*** Records to process ***

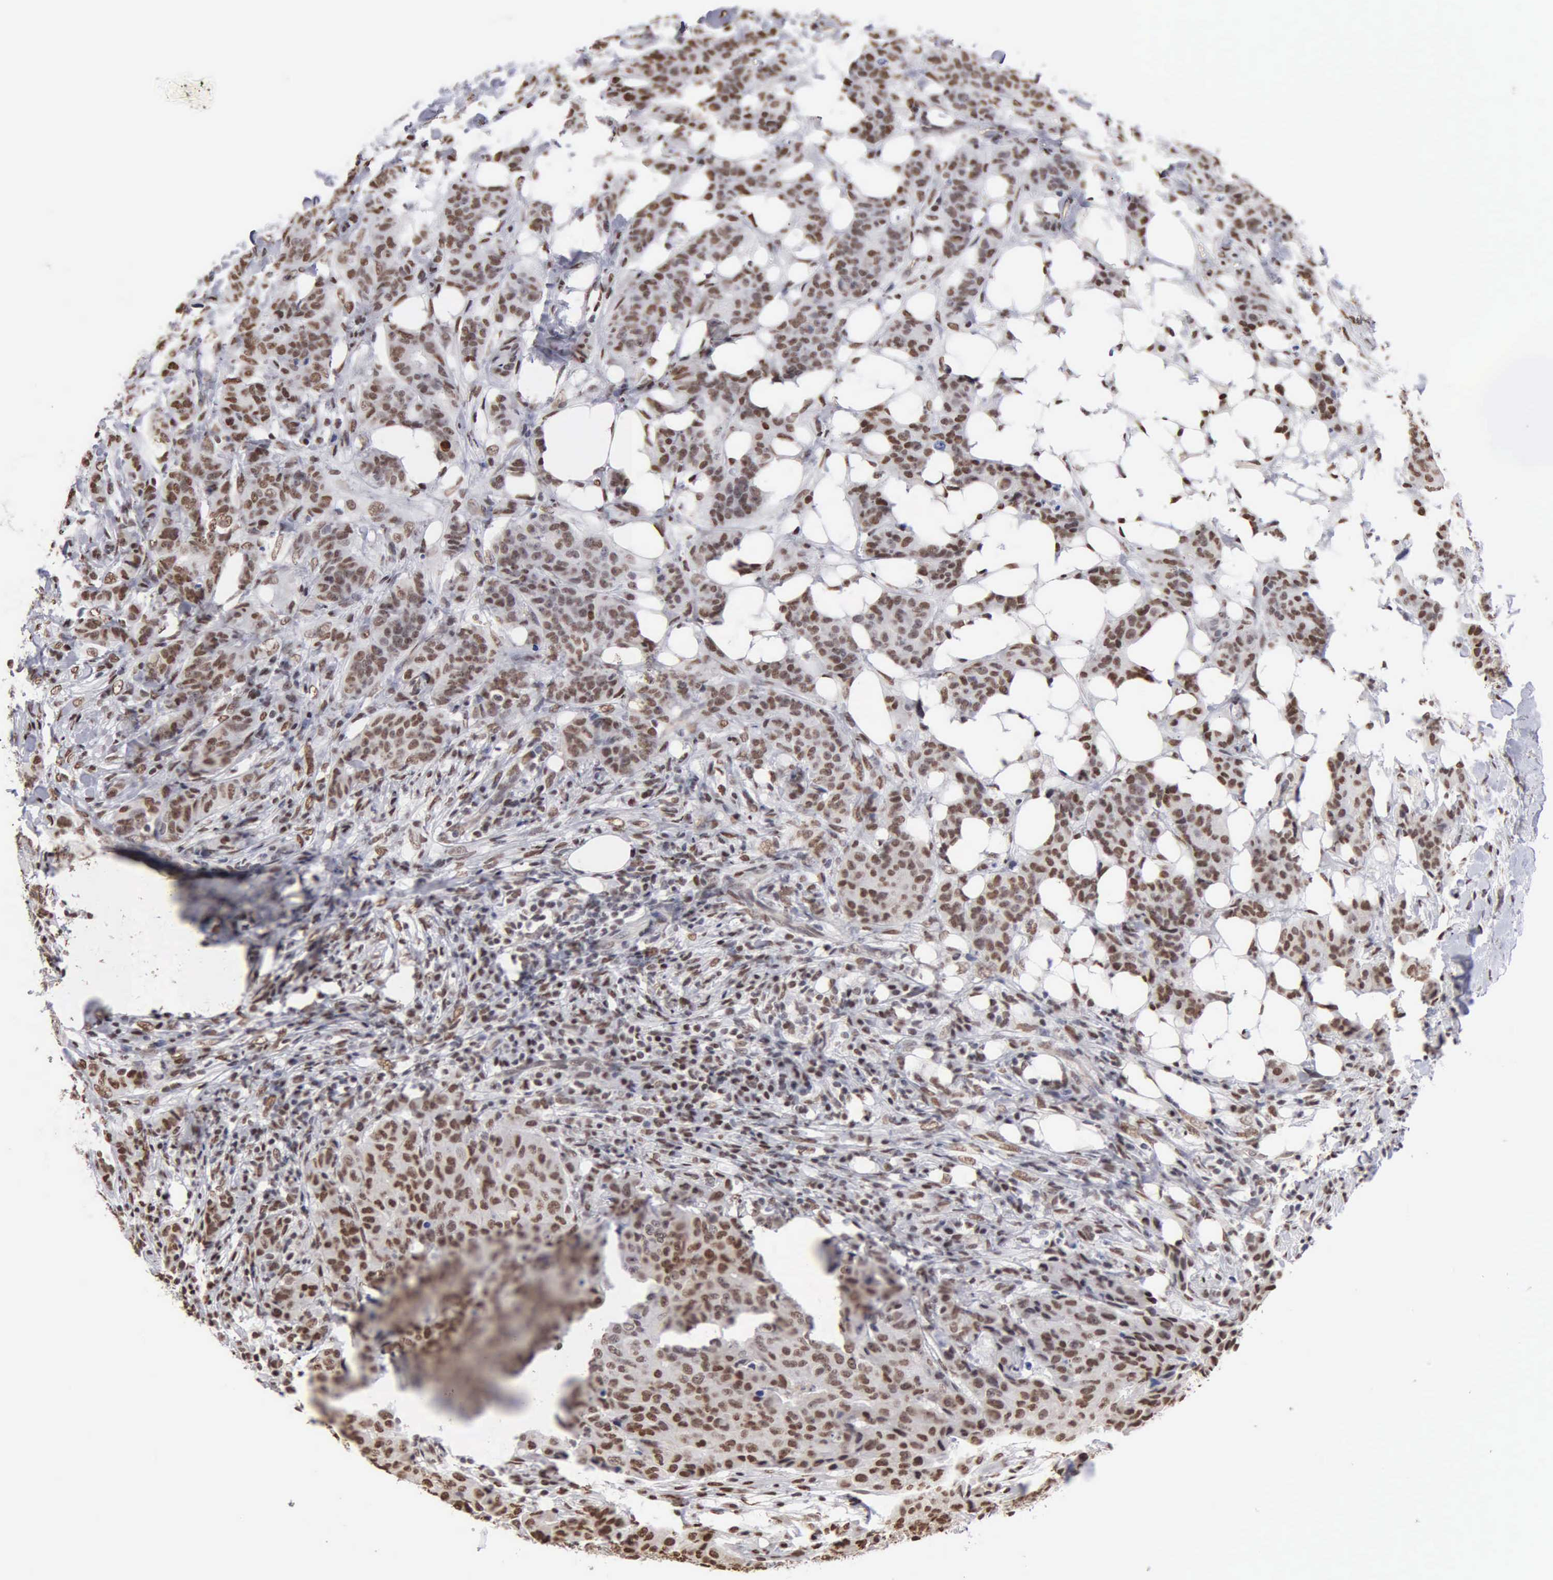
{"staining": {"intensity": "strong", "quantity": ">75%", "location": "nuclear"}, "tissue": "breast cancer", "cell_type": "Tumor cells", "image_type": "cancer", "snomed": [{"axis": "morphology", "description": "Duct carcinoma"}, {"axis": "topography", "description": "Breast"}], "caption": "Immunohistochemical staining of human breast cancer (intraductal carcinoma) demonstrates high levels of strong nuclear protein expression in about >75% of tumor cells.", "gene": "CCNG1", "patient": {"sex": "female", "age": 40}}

*** End of Records to process ***
*** Records to process ***

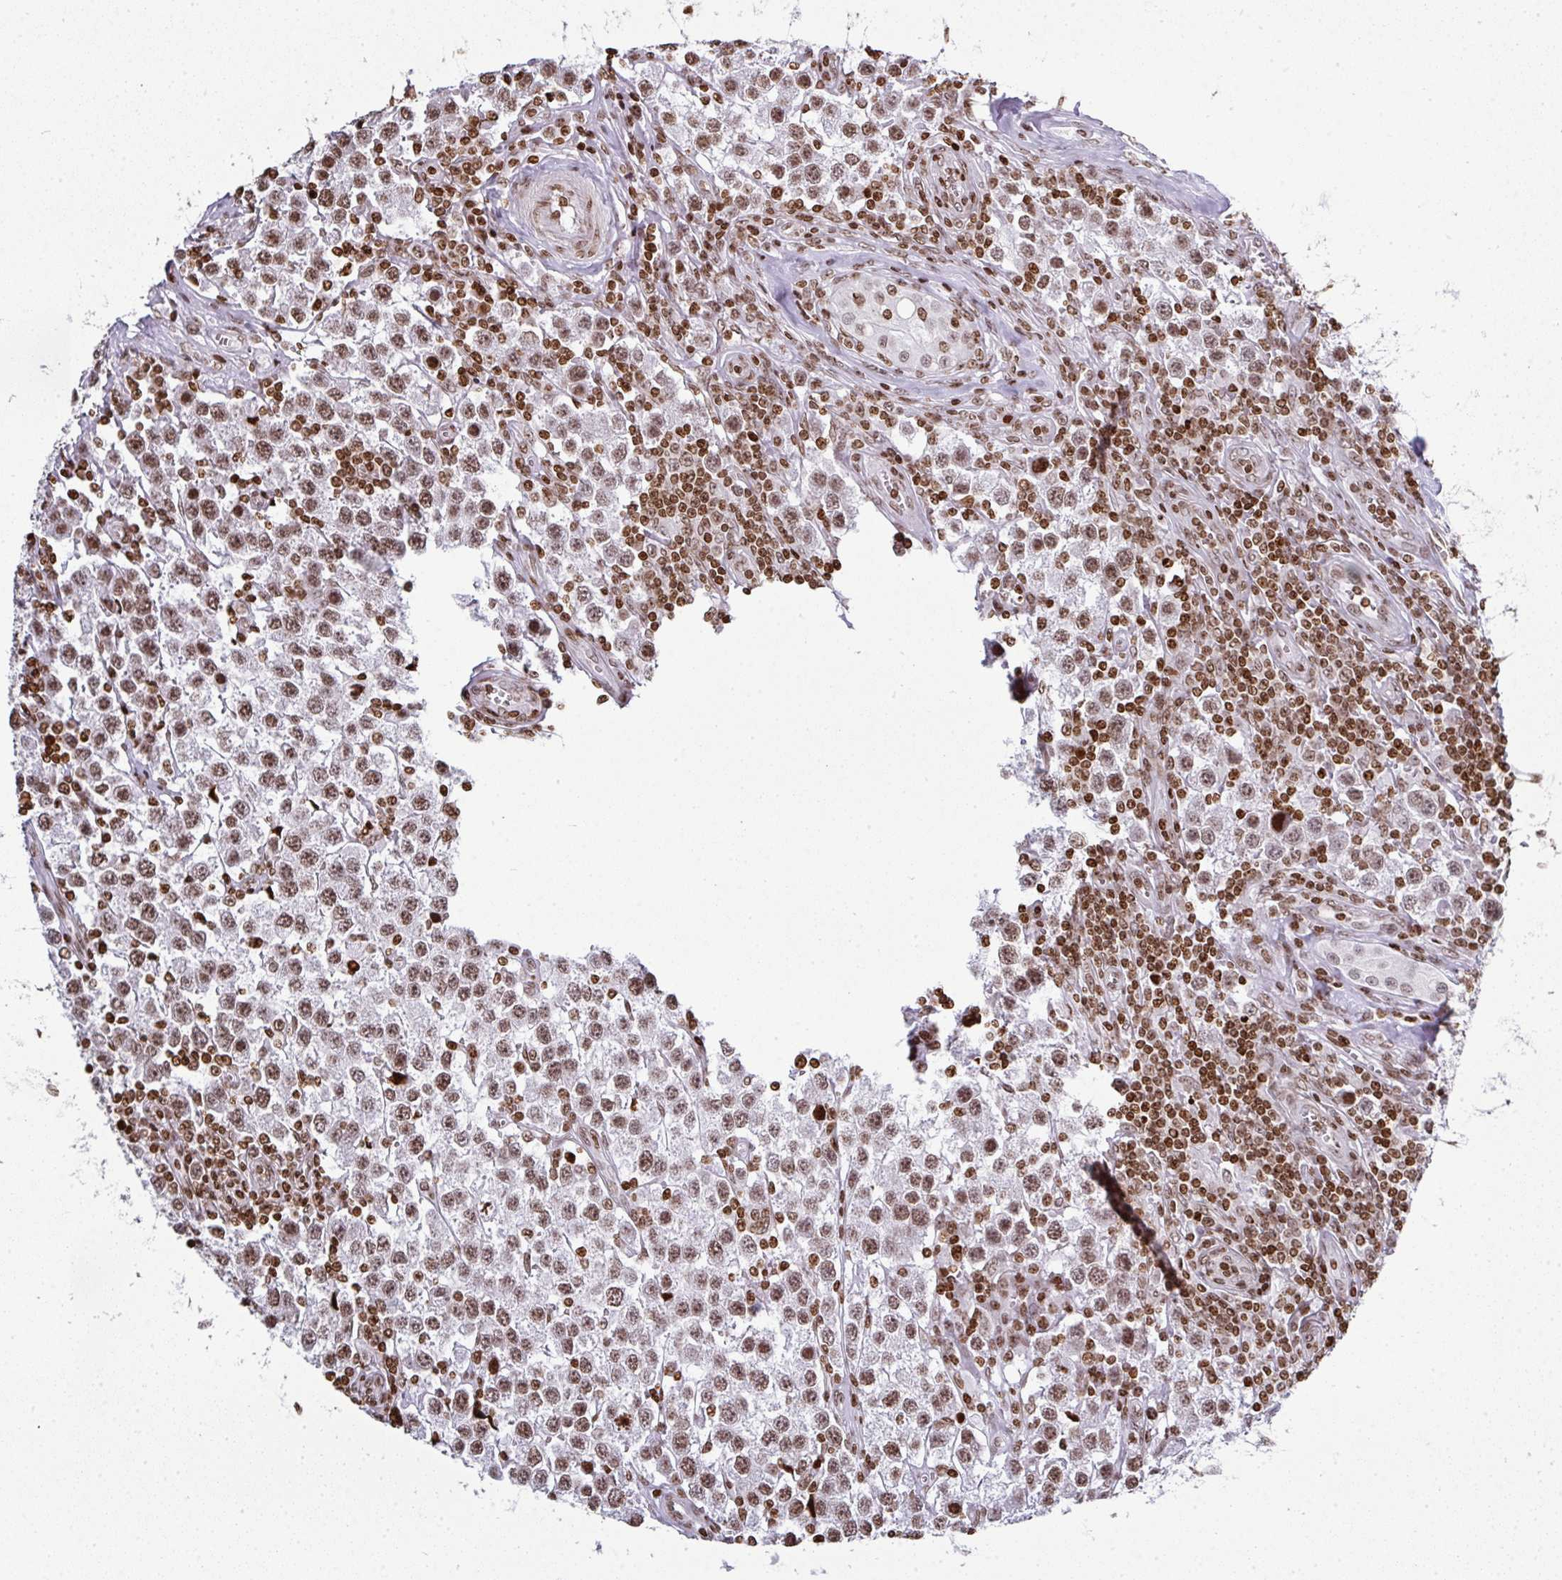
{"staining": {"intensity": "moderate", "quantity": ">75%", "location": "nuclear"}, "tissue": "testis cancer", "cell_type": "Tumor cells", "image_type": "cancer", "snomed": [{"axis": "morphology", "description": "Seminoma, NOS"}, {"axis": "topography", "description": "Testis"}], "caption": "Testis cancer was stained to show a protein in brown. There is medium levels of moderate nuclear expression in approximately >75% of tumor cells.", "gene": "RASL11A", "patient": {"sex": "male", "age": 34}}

*** End of Records to process ***
*** Records to process ***

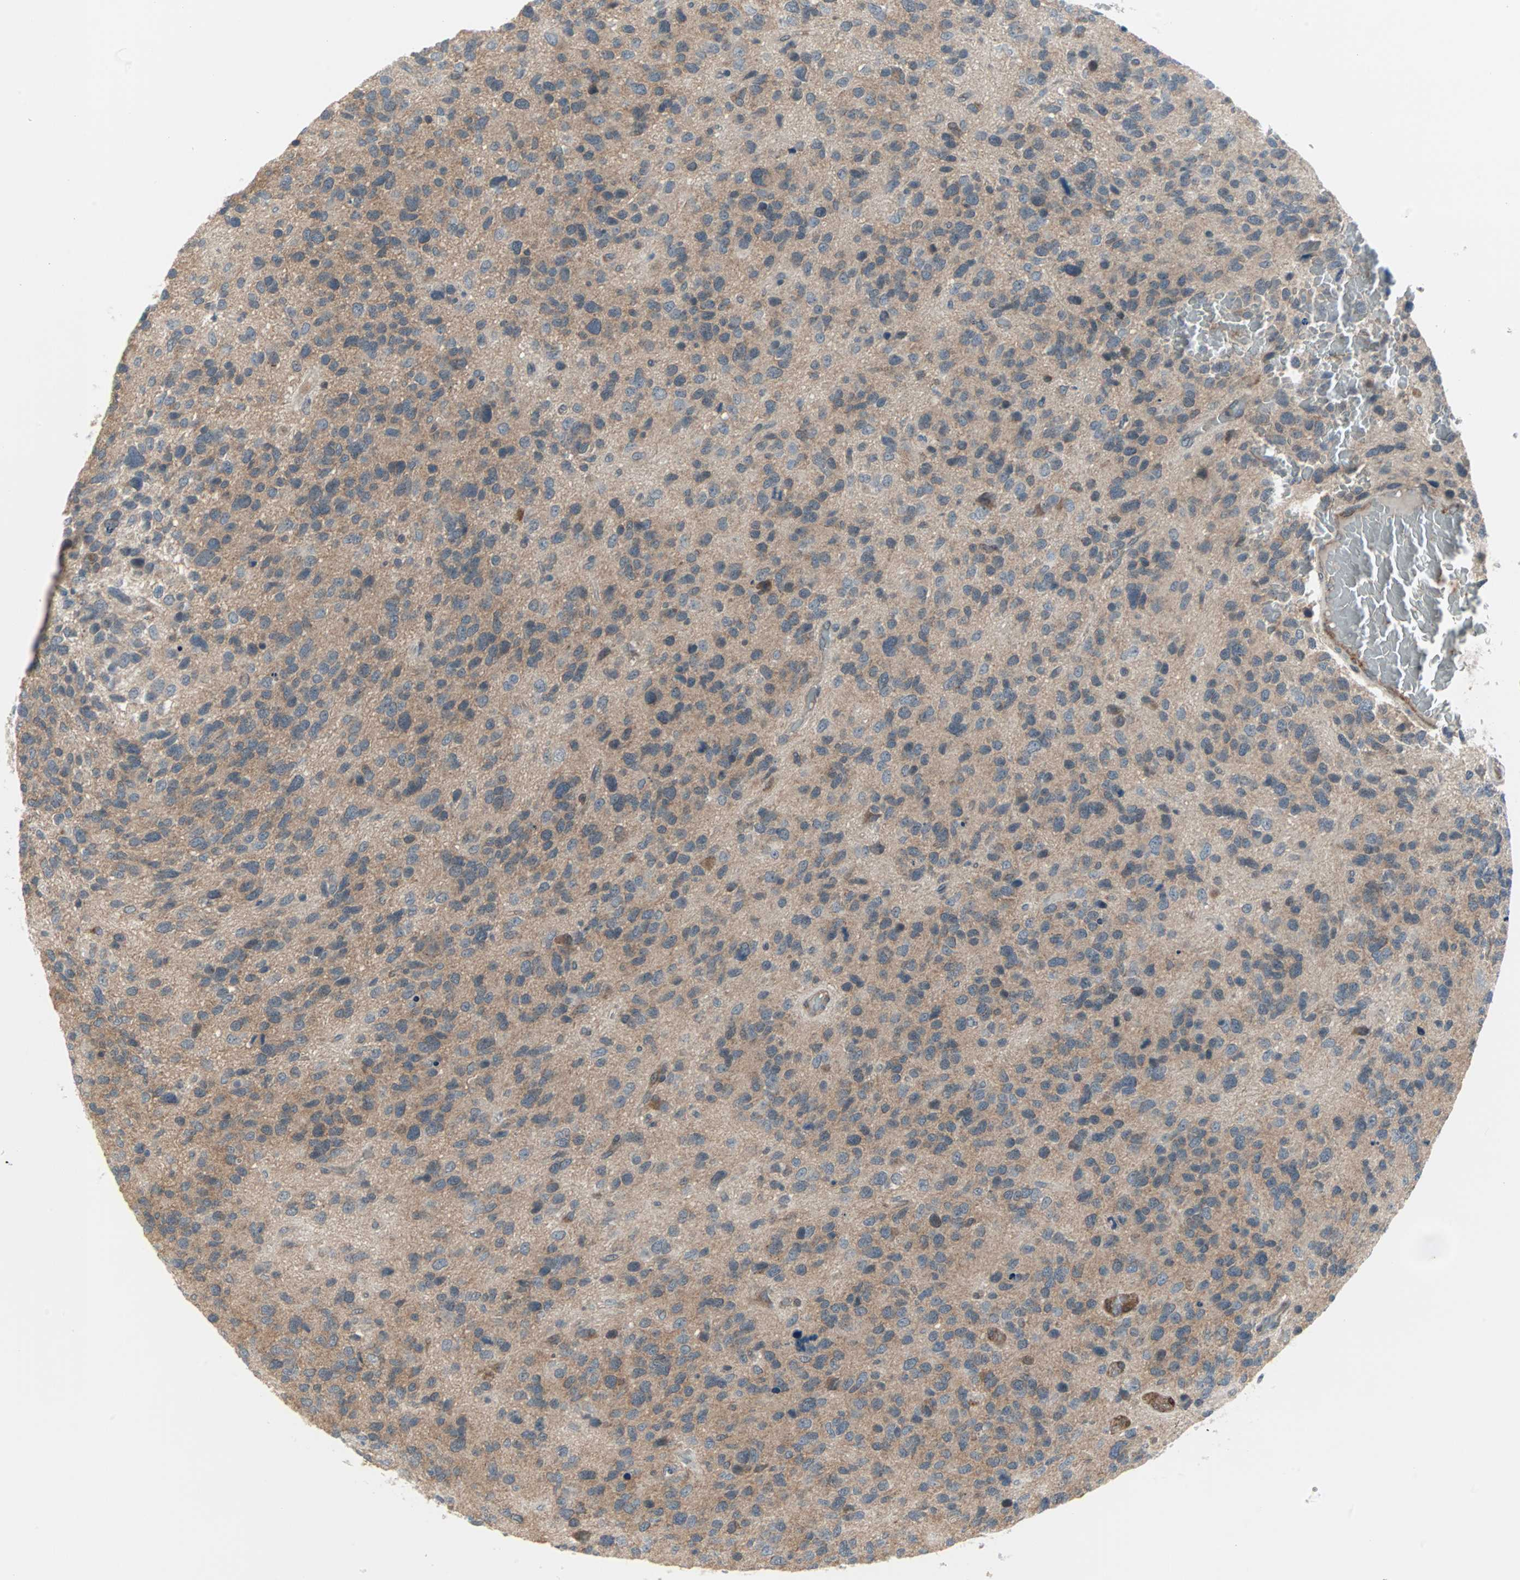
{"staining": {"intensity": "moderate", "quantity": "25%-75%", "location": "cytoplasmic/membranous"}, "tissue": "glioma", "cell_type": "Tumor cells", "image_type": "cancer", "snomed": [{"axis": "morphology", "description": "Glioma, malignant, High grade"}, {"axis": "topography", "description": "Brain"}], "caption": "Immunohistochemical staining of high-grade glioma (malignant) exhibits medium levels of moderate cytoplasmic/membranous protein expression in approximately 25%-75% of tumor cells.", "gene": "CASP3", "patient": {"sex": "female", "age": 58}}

*** End of Records to process ***

#### What you have to do
Please report all lines in the entries where "moderate" appears.

#### Output below
{"staining": {"intensity": "moderate", "quantity": ">75%", "location": "nuclear"}, "tissue": "testis cancer", "cell_type": "Tumor cells", "image_type": "cancer", "snomed": [{"axis": "morphology", "description": "Seminoma, NOS"}, {"axis": "topography", "description": "Testis"}], "caption": "Testis cancer was stained to show a protein in brown. There is medium levels of moderate nuclear expression in approximately >75% of tumor cells.", "gene": "RASL11A", "patient": {"sex": "male", "age": 34}}
{"staining": {"intensity": "moderate", "quantity": "25%-75%", "location": "cytoplasmic/membranous"}, "tissue": "glioma", "cell_type": "Tumor cells", "image_type": "cancer", "snomed": [{"axis": "morphology", "description": "Glioma, malignant, High grade"}, {"axis": "topography", "description": "Brain"}], "caption": "Immunohistochemical staining of high-grade glioma (malignant) exhibits medium levels of moderate cytoplasmic/membranous protein expression in approximately 25%-75% of tumor cells.", "gene": "CASP3", "patient": {"sex": "female", "age": 58}}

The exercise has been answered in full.